One in five architects remained on furlough in June, according to research published by the RIBA this week
The institute’s Future Trends poll of 265 practices found that 19 per cent of staff were being supported by the government’s Coronavirus Job Retention Scheme last month.
This initiative – launched by chancellor Rishi Sunak at the start of the lockdown – pays people retained by companies through the Covid-19 crisis up to 80 per cent of their wages for unworked hours.
Although the proportion of architectural staff using the scheme fell slightly from 22 per cent in May, thousands remained dependent on government funding that is being slowly phased out.
The Treasury currently pays minimum employer contributions to furloughed staff’s National Insurance and auto-enrol pension pots but this element will end on 31 July. The level of support on offer to furloughed staff will then reduce in September and October and close completely from Halloween.
Practices – which have taken a huge hit already during the enforced lockdown – expected a further dip over the summer when polled in June.
While 23 per cent of those surveyed predicted an upturn in workload in the three months to September, this was outweighed by 40 per cent anticipating a drop.

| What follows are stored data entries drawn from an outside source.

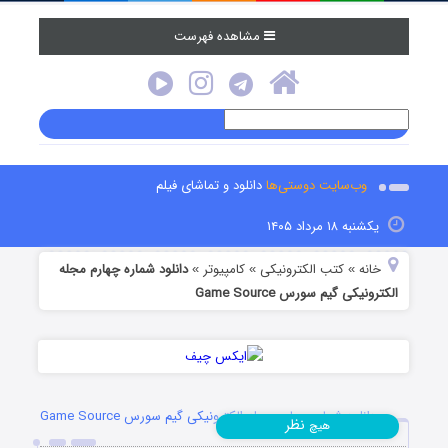
مشاهده فهرست
وب‌سایت دوستی‌ها
دانلود و تماشای فیلم
یکشنبه ۱۸ مرداد ۱۴۰۵
خانه
کتب الکترونیکی
کامپیوتر
دانلود شماره چهارم مجله
»
»
»
الکترونیکی گیم سورس Game Source
دانلود شماره چهارم مجله الکترونیکی گیم سورس Game Source
نظر
هیچ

On balance, a fall in workloads was expected across all sectors, with commercial work anticipated to be hit hardest, followed by community work, then public sector projects. Private housing was seen as the least negative place to be working.
Three in four practices forecast no change in their permanent headcount over the following three months, but one in five foresaw a reduction, with just one in 25 expecting growth in staff numbers by September.
RIBA head of economic research and analysis Adrian Malleson said: ‘Economic uncertainty remains, with many architects expressing concerns about future workloads and significant challenges ahead. The global pandemic, coupled with the risks of a no-deal Brexit, continues to impact our sector.
‘However, in June we saw an increase in some architects’ confidence and the early signs of returning workloads. More sites are beginning to reopen and practices, particularly those in the residential sector, reported a sharp rise in new enquires. Design work is being carried out, despite the challenges that come with home working.’